# ESTRATTO DELLA FONTE
Il tuo nome è Stare, alleluia!

III Domenica di Pasqua –

L’evangelista Giovanni ci porta ben lontano, veramente al largo nella necessaria comprensione del mistero di Cristo che, Risorto dai morti, continuamente ci precede nelle vie della vita. Mentre gli apostoli cercano di ritrovare se stessi dopo il dramma pasquale ritrovando la vita di sempre, il Signore Risorto <stette sulla riva, ma i discepoli non si erano accorti che era Gesù> (Gv 21, 4) mentre il Maestro sapeva bene chi erano i suoi discepoli. La Pasqua ha cambiato realmente tutto e in modo così radicale che non basta riprendere le abitudini di prima per ritrovare il proprio cammino. È necessario, per così dire, fare i conti con la Pasqua e il Signore Gesù sta sulla riva per aiutare e accompagnare i discepoli e non far finta di nulla e a non dimenticare… anzi a fare memoria e quindi essere in grado di fare un passo avanti nella loro comprensione del mistero della vita piuttosto che cercare in tutti i modi tornare indietro.

# DATI FORNITI
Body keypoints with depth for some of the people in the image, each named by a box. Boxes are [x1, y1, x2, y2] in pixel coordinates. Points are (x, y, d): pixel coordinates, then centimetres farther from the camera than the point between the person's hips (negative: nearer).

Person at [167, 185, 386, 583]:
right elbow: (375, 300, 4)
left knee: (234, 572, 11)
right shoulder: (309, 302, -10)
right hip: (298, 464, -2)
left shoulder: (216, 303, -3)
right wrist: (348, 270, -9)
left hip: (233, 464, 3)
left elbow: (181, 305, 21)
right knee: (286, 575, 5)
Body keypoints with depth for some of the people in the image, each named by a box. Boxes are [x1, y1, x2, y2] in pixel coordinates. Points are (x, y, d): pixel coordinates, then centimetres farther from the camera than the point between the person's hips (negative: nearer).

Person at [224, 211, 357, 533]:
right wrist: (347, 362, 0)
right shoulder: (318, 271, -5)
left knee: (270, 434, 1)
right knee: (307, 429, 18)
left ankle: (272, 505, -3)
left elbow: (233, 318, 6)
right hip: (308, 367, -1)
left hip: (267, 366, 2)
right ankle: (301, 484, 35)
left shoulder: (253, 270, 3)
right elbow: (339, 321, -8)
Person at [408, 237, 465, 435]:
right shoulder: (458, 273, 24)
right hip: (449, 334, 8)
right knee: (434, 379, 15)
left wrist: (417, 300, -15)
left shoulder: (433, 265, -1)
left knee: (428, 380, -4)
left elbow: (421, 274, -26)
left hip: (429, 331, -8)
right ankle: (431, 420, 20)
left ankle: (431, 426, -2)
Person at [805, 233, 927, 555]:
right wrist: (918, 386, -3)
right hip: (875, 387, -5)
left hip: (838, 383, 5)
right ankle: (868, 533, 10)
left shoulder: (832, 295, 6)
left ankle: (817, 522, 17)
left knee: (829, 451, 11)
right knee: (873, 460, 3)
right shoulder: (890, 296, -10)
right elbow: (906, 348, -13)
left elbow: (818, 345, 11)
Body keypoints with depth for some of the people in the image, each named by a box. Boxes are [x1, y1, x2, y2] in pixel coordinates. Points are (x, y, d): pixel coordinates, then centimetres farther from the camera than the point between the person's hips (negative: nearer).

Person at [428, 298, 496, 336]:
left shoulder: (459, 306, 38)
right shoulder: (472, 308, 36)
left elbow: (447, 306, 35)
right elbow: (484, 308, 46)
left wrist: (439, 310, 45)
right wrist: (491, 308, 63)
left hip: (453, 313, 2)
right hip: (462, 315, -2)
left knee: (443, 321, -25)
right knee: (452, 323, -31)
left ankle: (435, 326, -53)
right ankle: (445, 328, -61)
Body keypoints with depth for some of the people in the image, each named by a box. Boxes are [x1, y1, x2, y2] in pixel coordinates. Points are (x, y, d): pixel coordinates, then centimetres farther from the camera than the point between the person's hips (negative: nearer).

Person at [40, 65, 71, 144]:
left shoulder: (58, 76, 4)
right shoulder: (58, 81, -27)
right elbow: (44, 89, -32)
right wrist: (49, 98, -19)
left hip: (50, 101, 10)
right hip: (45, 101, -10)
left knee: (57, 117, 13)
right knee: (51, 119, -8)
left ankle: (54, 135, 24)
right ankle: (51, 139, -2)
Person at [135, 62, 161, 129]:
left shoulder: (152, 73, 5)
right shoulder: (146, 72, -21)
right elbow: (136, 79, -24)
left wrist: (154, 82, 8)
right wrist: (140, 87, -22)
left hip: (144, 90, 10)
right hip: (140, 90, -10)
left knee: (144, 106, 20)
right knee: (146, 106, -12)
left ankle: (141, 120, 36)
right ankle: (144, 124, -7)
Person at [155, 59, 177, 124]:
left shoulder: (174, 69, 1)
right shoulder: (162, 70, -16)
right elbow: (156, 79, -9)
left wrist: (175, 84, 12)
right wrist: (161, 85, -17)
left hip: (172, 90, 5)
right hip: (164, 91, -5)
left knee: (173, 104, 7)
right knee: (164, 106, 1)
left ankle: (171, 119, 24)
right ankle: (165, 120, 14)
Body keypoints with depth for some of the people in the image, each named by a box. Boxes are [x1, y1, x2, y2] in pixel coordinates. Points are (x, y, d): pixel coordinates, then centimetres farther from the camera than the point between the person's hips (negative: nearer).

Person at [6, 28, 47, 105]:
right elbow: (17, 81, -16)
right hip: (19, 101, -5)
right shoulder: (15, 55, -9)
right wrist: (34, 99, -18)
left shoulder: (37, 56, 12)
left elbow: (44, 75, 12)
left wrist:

# ESERCIZIO
Nell'estratto, dove stava il Signore Risorto quando i discepoli non si erano accorti che era Gesù? Le voci riportate sopra non servono a nulla qui.

# SOLUZIONE
Sulla riva.